Brotherly Hate

Star Julie Ege posed for Penthouse to promote Creatures the World Forgot, Hammer acknowledging the real appeal in their caveman movie trio, beginning with Raquel Welch in One Million Years BC. It was all about the sexy people, and one point, dinosaurs too.

Dinosaurs do not appear in Creatures the World Forgot. This is (sort of) a realistic take on the genre, set in Africa and played totally without speech. Where Hammer earlier pushed extremes, using splashes of gore to embed horror, by the early ‘70s, it’s clear the intent was entirely exploitation. Multiple times, topless women catfight on screen, less for story development than nudity.

Aggression is a learned behavior, the closet Creatures the World Forgot comes to making a statement

To see how (not) serious Creatures the World Forgot aimed to be, look for the comically absurd bear suit, brawling with men inside a cave midway through the story. Not only is the fight ineffective, the costume isn’t fit for a parody. Lack of dialog and dinosaurs aside, taking any of this sincerely is practically impossible with scenes like that.

There is a singular moment in this relentlessly cruel, violent world worth noting. Two tribes meet, taking defensive postures against one another, while the small children among them get together to peacefully play. Aggression is a learned behavior, the closet Creatures the World Forgot comes to making a statement.

The rest wanders, often aimlessly through a day-in-the-life routine, even confusing the simple war between two brothers fueling the main plot line. For the finale, there’s a bizarre suggestion of telepathy, doubly odd in a movie trying to maintain plausibility.

Monotonous as it is to get there, the climatic scuffle takes place amid a gorgeous a mountaintop, the stakes visually thrilling as the dueling men teeter on rocky ledges. Given the location shooting in Africa, it’s all beautiful, and the open expanse behind the action marvelous to witness. Shame the lacking interest will mean so few reach that point.


Drenched in amber earth tones to sell the desert locations, the Blu-ray debut for this early ’70s effort doesn’t tweak the color aesthetic. It’s still deeply warm with bronzed flesh tones matching the sunny environments. Creatures the World Forgot doesn’t offer much else in terms of saturation.

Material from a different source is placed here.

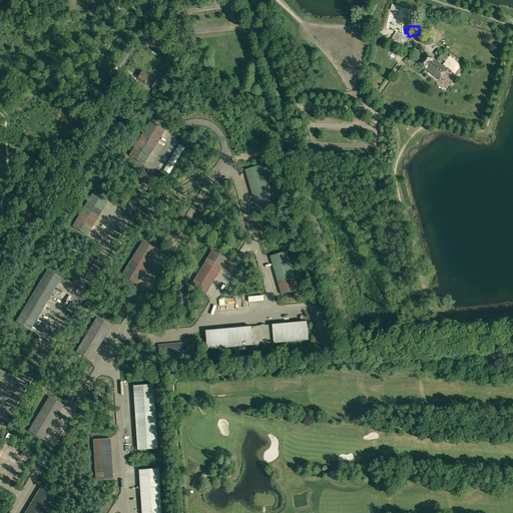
[(418,63),(439,80),(447,69),(426,53),(418,63)]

The print used looks clean, any damage/dirt minimized. Few scenes show anything scratches at all. Preserved grain structure compresses well, certainly carrying the look of film. Unfortunately, the effort doesn’t bring much fidelity, the mastering lackluster. Limited texture suggests an older scan, HD certainly, if little else.

Sunlight fails to bring the expected contrast. Imagery looks downright dulled and flat, lacking depth. Odd considering the location, but fading likely took a toll over time. That said, nighttime brings a pure black skyline, those scenes bringing the best dimensionality in this presentation.


A volcanic eruption starts this one, producing a decent rush of bass for a mono track. Slow drums in the score push power into the low-end too. Again, for mono, it’s reasonably full.

Treble fares well. Highs offer sharp crispness to this older audio source.


The only film in Mill Creek’s Hammer Blu-ray set on its own disc, bonuses take up space alongside it, but nothing specific to Creatures the World Forgot.

Creatures the World Forgot
  • Video
  • Audio
  • Extras


While daring in trying to bring realism into an obviously exploitative cavemen movie, Creatures the World Forgot is a dull experiment.